Sen. Tim Kaine’s, D-Va., bishop threw cold water this week on the Democratic vice presidential candidate’s prediction that the Catholic Church would soon amend its position on same-sex marriage.

“More than a year after the U.S. Supreme Court’s ruling on marriage, and despite recent statements from the campaign trail, the Catholic Church’s 2000-year-old teaching to the truth about what constitutes marriage remains unchanged and resolute,” Bishop Francis X. DiLorenzo of Richmond, Va., said in a statement this week.

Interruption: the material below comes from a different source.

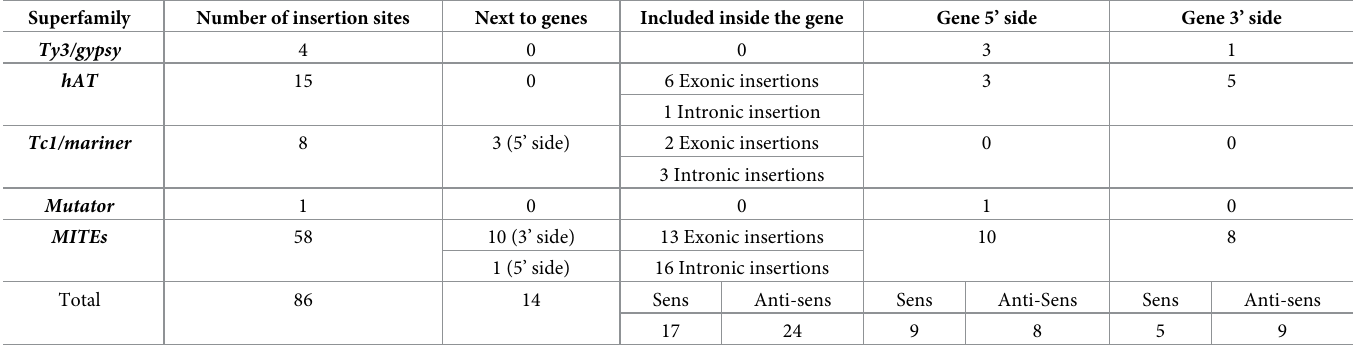
Table 3. Categories of insertion sites and numbers of TEs having recently transposed (less than 2% of divergence).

“As Catholics, we believe, all humans warrant dignity and deserve love and respect, and unjust discrimination is always wrong. Our understanding of marriage, however, is a matter of justice and fidelity to our Creator’s original design,” the statement added. “Marriage is the only institution uniting one man and one woman with each other and with any child who comes from their union.”

Though DiLorenzo’s statement didn’t mention the Virginia lawmaker by name, it comes almost immediately after Kaine, himself a Roman Catholic, suggested this weekend that the Catholic Church would soon become pro-gay marriage.

“I think it’s going to change,” Kaine said during a speech delivered at the Human Rights Campaign’s annual gala. “Because my church also teaches me about a creator who, in the first chapter of Genesis, surveyed the entire world, including mankind, and said, ‘It is very good.'”

Kaine’s support for same-sex marriage is a recent development.

“Like Clinton, Kaine has only relatively recently become an ardent supporter of same-sex marriage. He did not announce that he officially supported the legal rights of gay couples who wanted to marry until 2013,” CNN reported.

The Catholic Church holds that marriage is a sacrament, and that it is between one man and one women.

Bishop DiLorenzo reaffirmed that teaching this week in an none-too-subtle response to Kaine’s comments from this weekend.

“Redefining marriage furthers no one’s rights, least of all those of children, who should not purposely be deprived of the right to be nurtured and loved by a mother and a father,” the bishop’s statement said.

“We call on Catholics and all those concerned for preserving this sacred union to unite in prayer, to live and speak out with compassion and charity about the true nature of marriage — the heart of family life,” it said.